O homem elegante pedia dinheiro para viajar

Eu esperava o ônibus da Viação Garcia para Curitiba na Rodoviária de Maringá, quando um homem apareceu na minha frente e perguntou: “O senhor não gostaria de inteirar o dinheiro de minha passagem, por favor?”. A voz era baixa, fala quase mansa, expressão de homem educado. Naturalmente eu já ouvi este pedido muitas vezes, de mulheres com crianças no colo, de homens com expressões de desespero, algumas profissionais, outras verdadeiras. Claro que no meio tem gente que dramatiza para pegar um troco e claro que tem muitos casos reais. O diacho é que a gente nunca sabe quando o pedido é justo ou não passa de ardil. Como ninguém vai comprar a passagem para o sujeito, porque é normalmente cara, não fica sabendo.
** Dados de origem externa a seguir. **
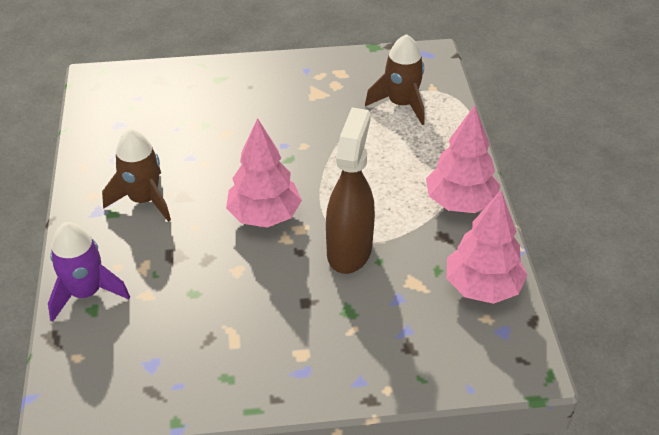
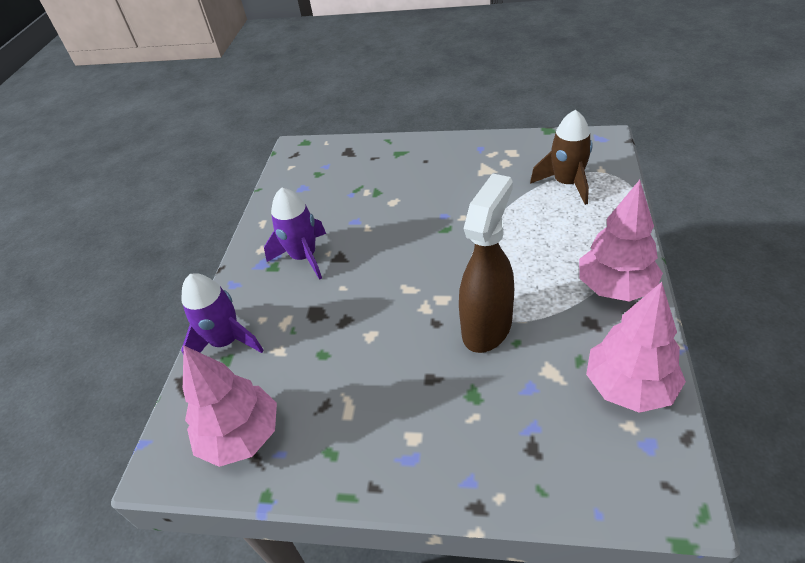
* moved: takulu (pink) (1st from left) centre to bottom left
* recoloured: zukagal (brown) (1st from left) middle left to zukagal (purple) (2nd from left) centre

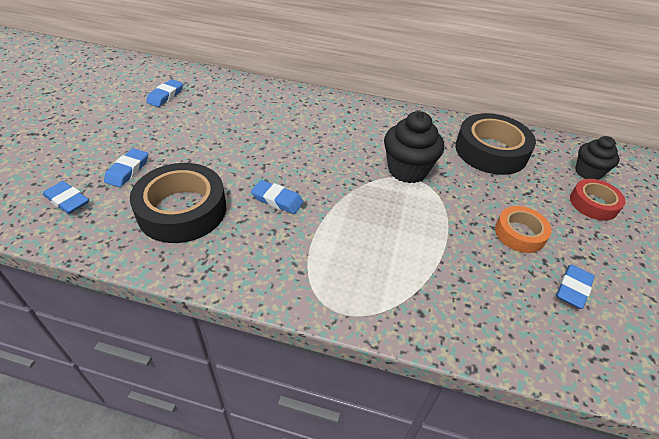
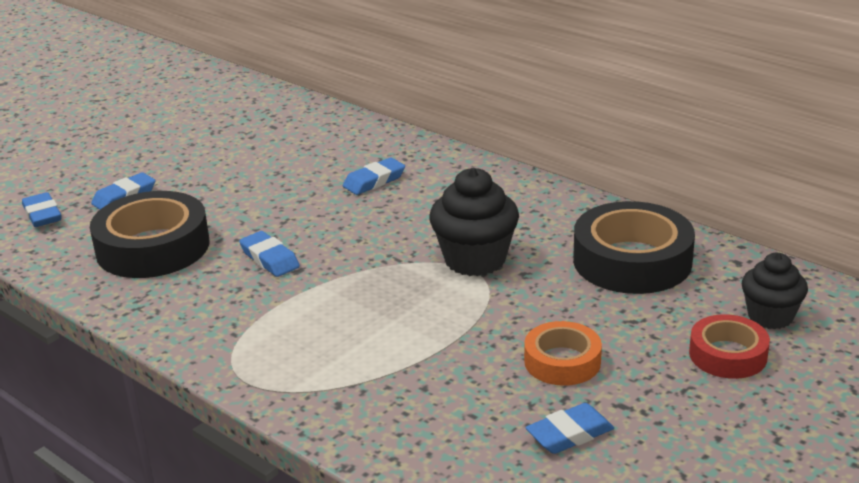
* moved: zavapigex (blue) (3rd from left in the first image) top left to zavapigex (blue) (4th from left) centre

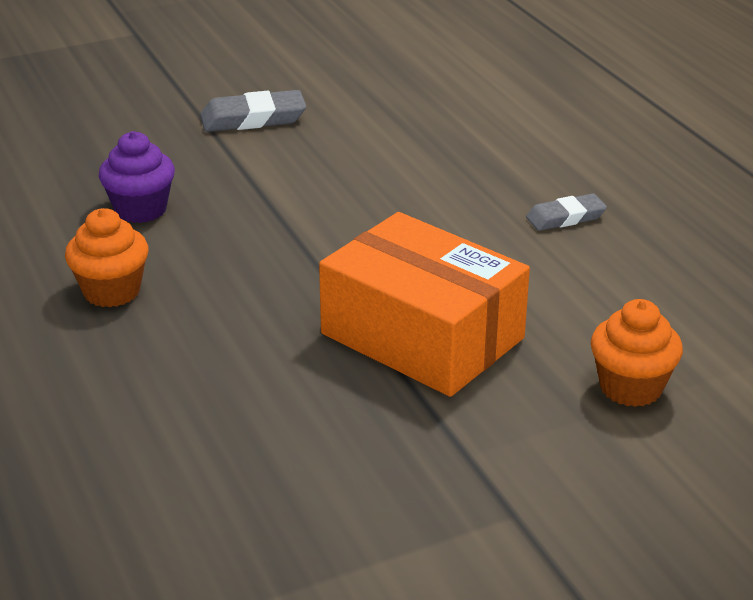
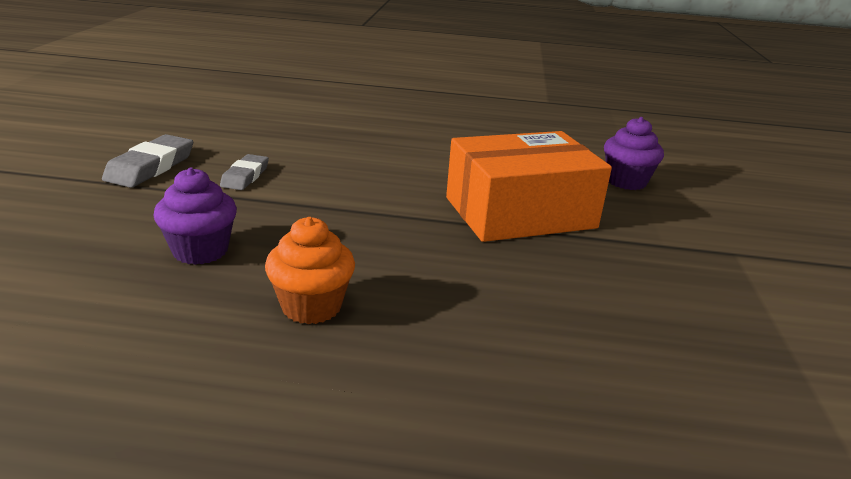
* moved: zavapigex (grey) (2nd from left) middle right to middle left
* recoloured: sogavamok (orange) (2nd from left) middle right to sogavamok (purple) (2nd from left) top right

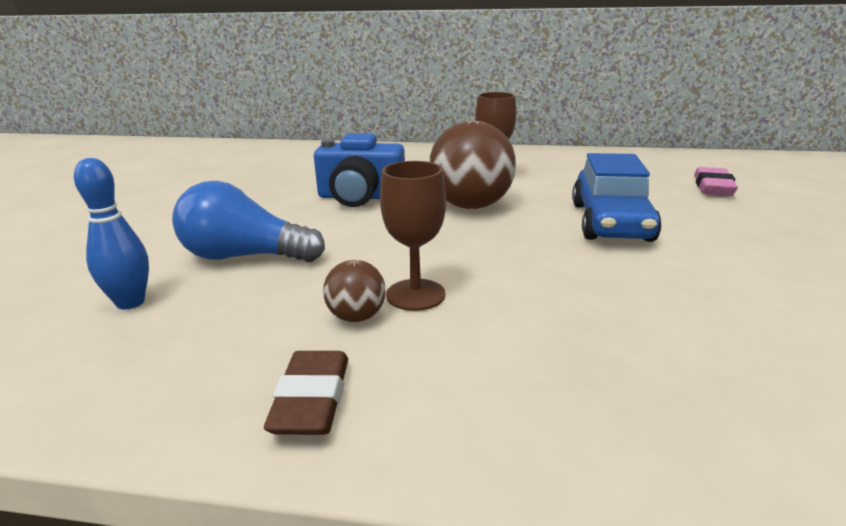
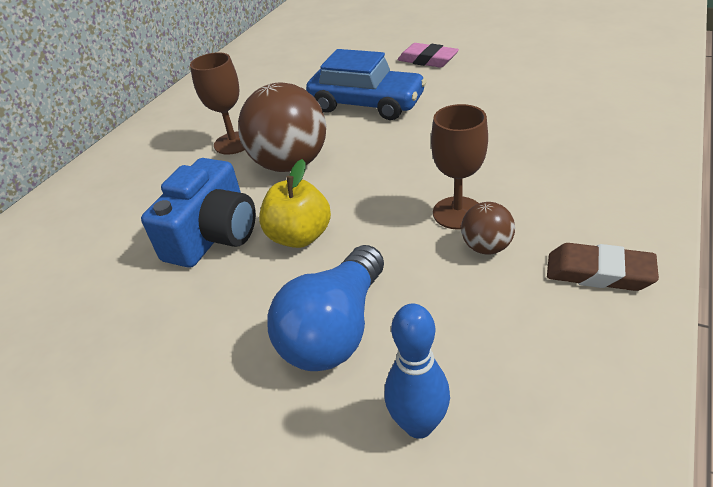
* added: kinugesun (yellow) centre
* moved: zavapigex (pink) middle right to top centre

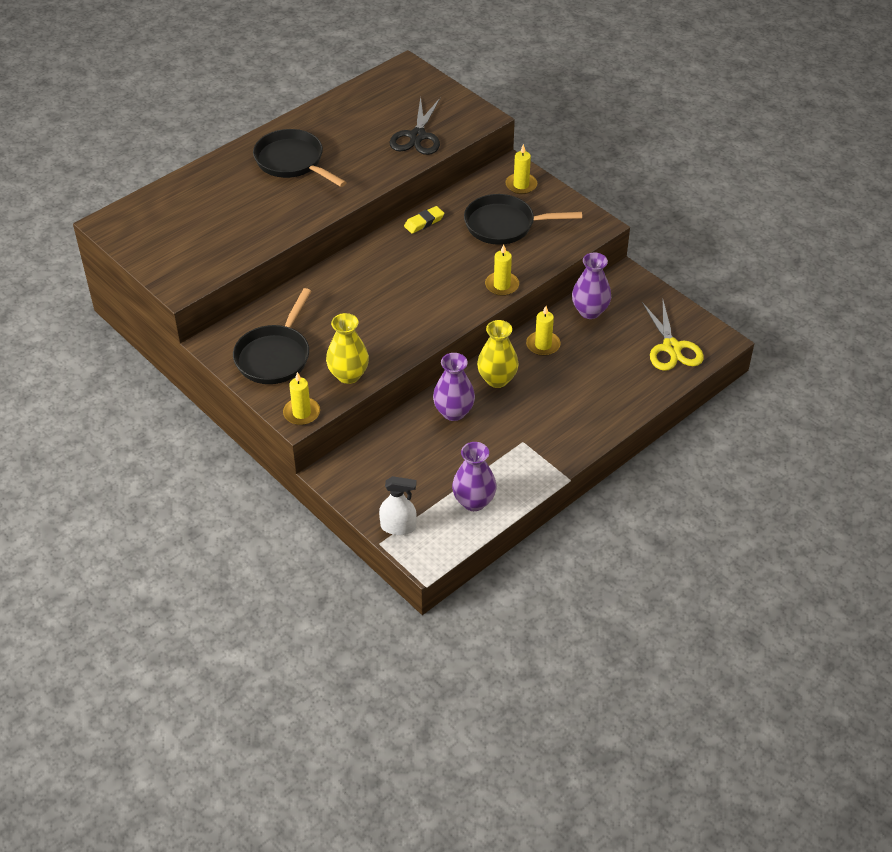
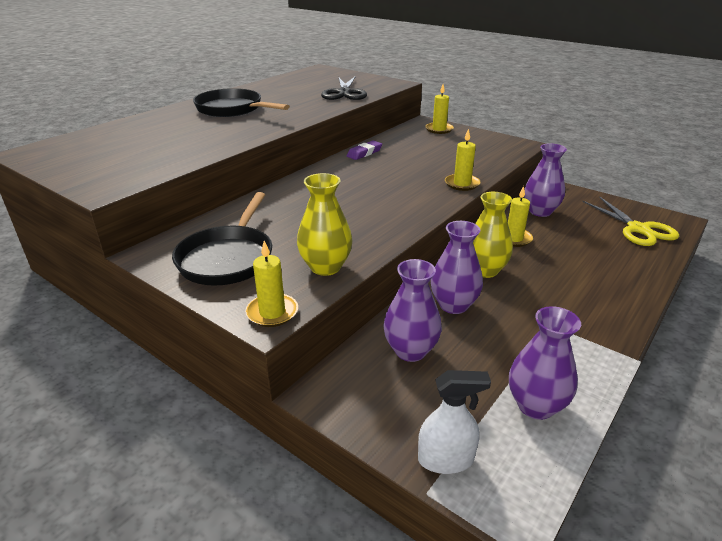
* recoloured: zavapigex (yellow) top centre to zavapigex (purple) top centre
* added: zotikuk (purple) (1st from left) centre
* removed: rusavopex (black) (3rd from left) top centre

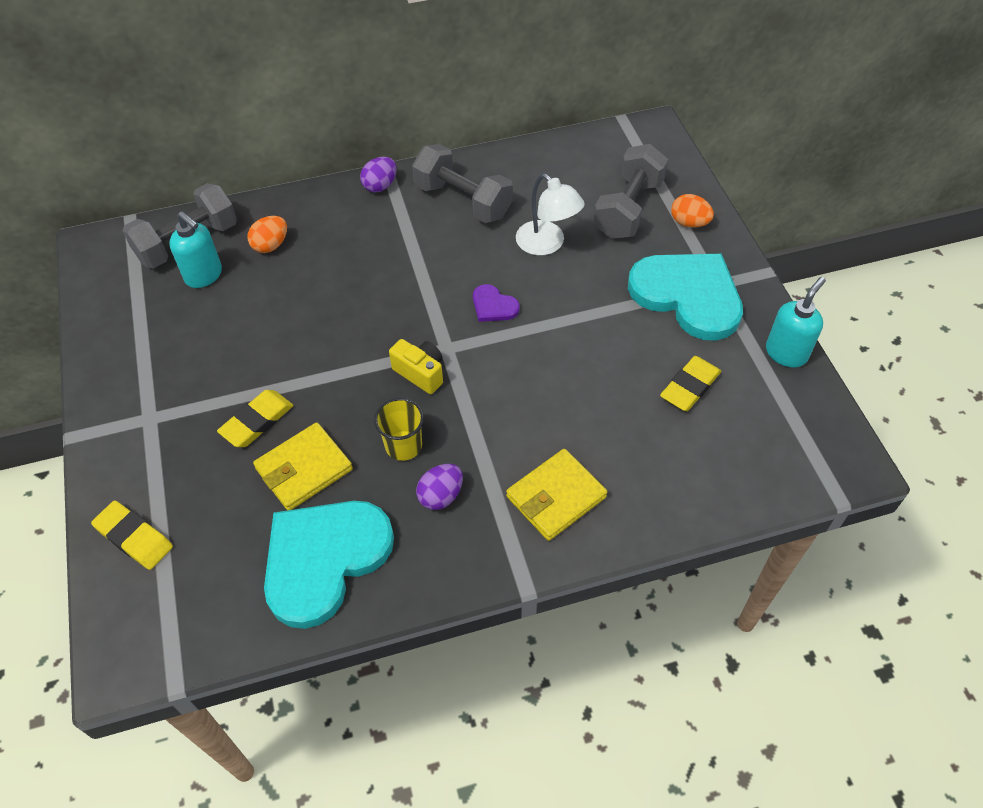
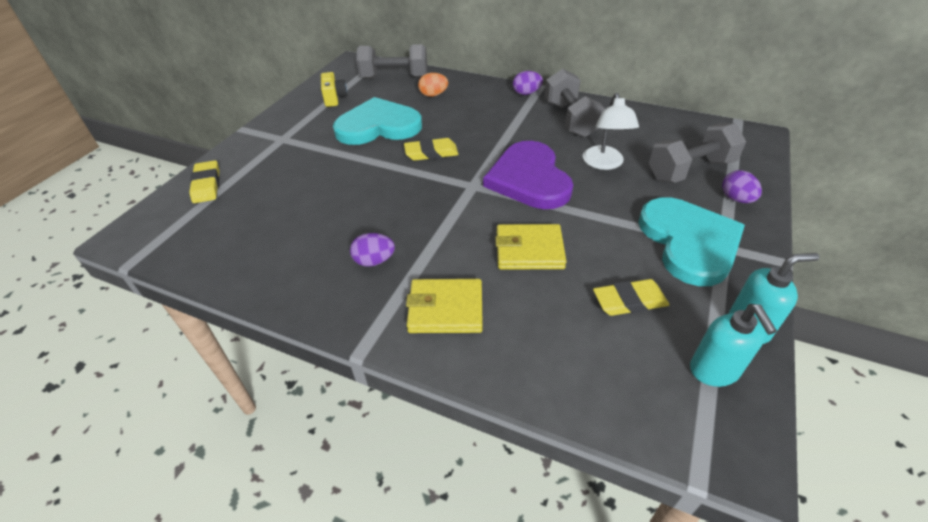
* moved:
No caso do sujeito à minha frente ele parecia não estar mentindo. Ele queria dinheiro. No entanto havia algo surpreendente. Quase surrealista. Ele estava com três malas, uma maior, uma de tamanho médio e outra pequena. Cada uma mais bonita que outra. Olhei para os pés do sujeito e ele usava sapatos de couro de jacaré brilhando de novos e mais chique que os de George Clooney. E aqueles sapatos não tinham tipo de armação de chinês, pareciam verdadeiros. Sapatos finos. A calça era fina. O paletó marrom, com gravata escura e camisa azul claro bonita. E para coroar, um capote de pele. Eu fiquei tão perplexo com a elegância do sujeito que fiquei sem palavras para dizer que não tinha dinheiro para inteirar a passagem dele.

Depois que ele foi embora eu caí em mim e desconfiei porque nem abri a boca. Eu não sabia para onde ele ia. E não sabia quanto precisava. Com toda aquela elegância eu não poderia correr o risco de dar alguns trocados, tipo dois ou três reais. Este dinheiro se dá para um mendigo, não para um homem elegante. Afinal de contas, era grana tão curta que mal dava para pagar o engraxate para lustrar seus sapatos. E aqui eu faço um pit stop. Eu não chamo mais nenhum engraxate de engraxate. Eu fui com o Felipe Rosa na Boca Maldita e disse para o engraxate que ele era engraxate, o sujeito jogou a escova no chão com fúria, me olhou com cara de quem não gostou e disse: “Aí, foi mal, hein tio!”.

Ele já me chamou de tio para me sacanear. Tipo assim: “Escuta aqui, seu Mané, você gosta que eu te chame de tiozinho?”. Nenhum tiozinho gosta de ser chamado de tiozinho. Depois o cara da Boca Maldita me corrigiu e me ensinou a falar o verdadeiro português contemporâneo: “Eu não sou engraxate porra nenhuma, eu sou lustrador de calçados”. Bem, aprendi mais uma. Então, veja bem, se eu levei uma descompostura do lustrador de calçados porque o chamei de engraxate, imagine você leitor o que me diria aquele elegante homem, cuja idade eu estimei entre 25 e 35 anos, se eu lhe desse uma quantia em dinheiro que ele julgasse não estar à altura de sua elegância. Hoje em dia está complicado até para praticar a caridade.

Como eu disse que não tinha, ele foi em frente, altivo, como o príncipe de Mônaco e eu continuei observando-o como fosse caipira de Pirapora. Claro, eu sei que um sujeito elegante pode de repente ficar sem grana e deve ser muito pior para ele com toda aquela elegância ter que pedir dinheiro para inteirar uma passagem. O maltrapilho não convence ninguém que vai a algum lugar. O elegante convence. Para o maltrapilho o sujeito dá dois ou três reais e fica com consciência leve, pensando cheio de cinismo: “Fiz uma boa ação hoje”. Com o elegante isto não funciona. A grande verdade é que eu não cheguei à conclusão nenhuma. Eu fui embora sem saber se o homem elegante conseguiu completar a passagem e fiquei com vergonha de não poder tê-lo ajudado. De nem ter tentado. Eu acho até que me sentiria meio orgulhoso de ajudar um sujeito elegante a chegar a seu destino. Quando cheguei aqui na Redação e contei o caso para J. Bressan, ele, com toda sua sabedoria rústica, riu e disse que eu era otário. Que aquilo era golpe. “Ele foi num brechó, enfeitou-se todo e estava dando um golpe nos incautos, como você”, disse. Eu não pensei nesta hipótese. E ela não me convenceu.